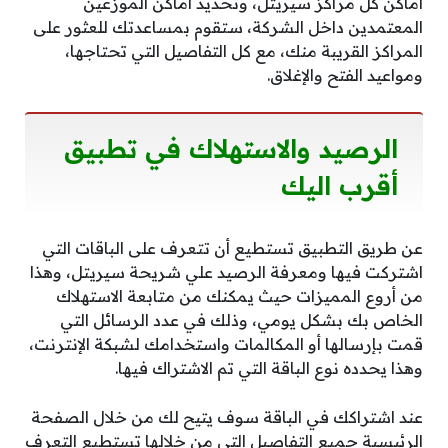
أماكن كل مراكز سيريتل، وتحديد أماكن الموزعين
المعتمدين داخل الشركة، ستقوم بمساعدتك للعثور على
المراكز القريبة منك، مع كل التفاصيل التي تحتاجها،
ومواعيد الفتح والإغلاق.
الرصيد والاستهلاك في تطبيق
أقرب اليك
عن طريق التطبيق تستطيع أن تتعرف على الباقات التي
اشتركت فيها ومعرفة الرصيد علي شريحة سيريتل، وهذا
من أروع المميزات حيث يمكنك من متابعة الاستهلاك
الخاص بك بشكل يومي، وذلك في عدد الرسائل التي
قمت بإرسالها أو المكالمات واستخدامك لشبكة الإنترنت،
وهذا يحدده نوع الباقة التي تم الاشتراك فيها.
عند اشتراكك في الباقة سوف يتيح لك من خلال الصفحة
الرئيسية جميع التفاصيل التي من خلالها تستطيع التعرف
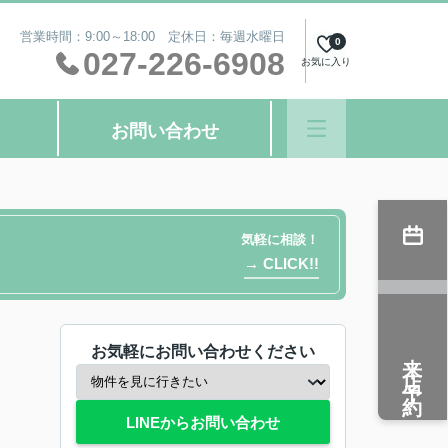
営業時間：9:00～18:00 定休日：毎週水曜日
0
027-226-6908
お気に入り
お問い合わせ
気軽に相談！
→ CLICK!!
お気軽にお問い合わせください
来店予約
LINEからお問い合わせ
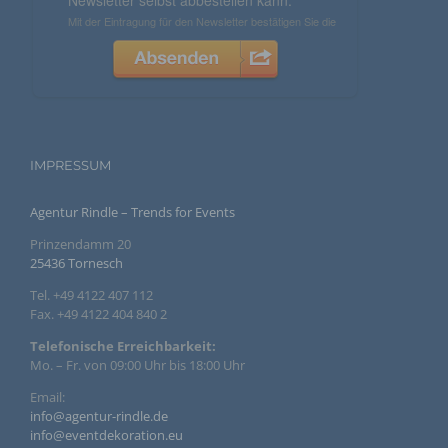
natürliche Person beziehen, zu bewerten,
insbesondere, um Aspekte bezüglich Arbeitsleistung,
wirtschaftlicher Lage, Gesundheit, persönlicher
Vorlieben, Interessen, Zuverlässigkeit, Verhalten,
Aufenthaltsort oder Ortswechsel dieser natürlichen
Person zu analysieren oder vorherzusagen.
f) Pseudonymisierung
IMPRESSUM
Pseudonymisierung ist die Verarbeitung
personenbezogener Daten in einer Weise, auf welche
die personenbezogenen Daten ohne Hinzuziehung
Agentur Rindle – Trends for Events
zusätzlicher Informationen nicht mehr einer
spezifischen betroffenen Person zugeordnet werden
Prinzendamm 20
können, sofern diese zusätzlichen Informationen
25436 Tornesch
gesondert aufbewahrt werden und technischen und
organisatorischen Maßnahmen unterliegen, die
Tel. +49 4122 407 112
gewährleisten, dass die personenbezogenen Daten
nicht einer identifizierten oder identifizierbaren
Fax. +49 4122 404 840 2
natürlichen Person zugewiesen werden.
Telefonische Erreichbarkeit:
Mo. – Fr. von 09:00 Uhr bis 18:00 Uhr
g) Verantwortlicher oder für die Verarbeitung
Email:
Verantwortlicher
info@agentur-rindle.de
info@eventdekoration.eu
Verantwortlicher oder für die Verarbeitung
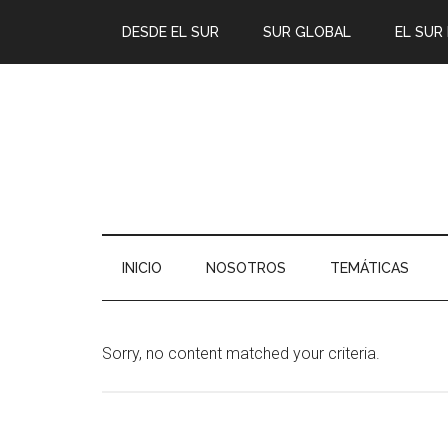
DESDE EL SUR
SUR GLOBAL
EL SUR
INICIO
NOSOTROS
TEMÁTICAS
Sorry, no content matched your criteria.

* **What the exercise asks**:
Rewrite everything from the start of the listing down to the line containing "الرئيسية جميع التفاصيل", including that line, with "الرصيد" changed to "المبلغ المتبقي" and nothing else altered. Leave the pictures out of your answer.

* **Solution to the problem**:
أماكن كل مراكز سيريتل، وتحديد أماكن الموزعين
المعتمدين داخل الشركة، ستقوم بمساعدتك للعثور على
المراكز القريبة منك، مع كل التفاصيل التي تحتاجها،
ومواعيد الفتح والإغلاق.
المبلغ المتبقي والاستهلاك في تطبيق
أقرب اليك
عن طريق التطبيق تستطيع أن تتعرف على الباقات التي
اشتركت فيها ومعرفة المبلغ المتبقي علي شريحة سيريتل، وهذا
من أروع المميزات حيث يمكنك من متابعة الاستهلاك
الخاص بك بشكل يومي، وذلك في عدد الرسائل التي
قمت بإرسالها أو المكالمات واستخدامك لشبكة الإنترنت،
وهذا يحدده نوع الباقة التي تم الاشتراك فيها.
عند اشتراكك في الباقة سوف يتيح لك من خلال الصفحة
الرئيسية جميع التفاصيل التي من خلالها تستطيع التعرف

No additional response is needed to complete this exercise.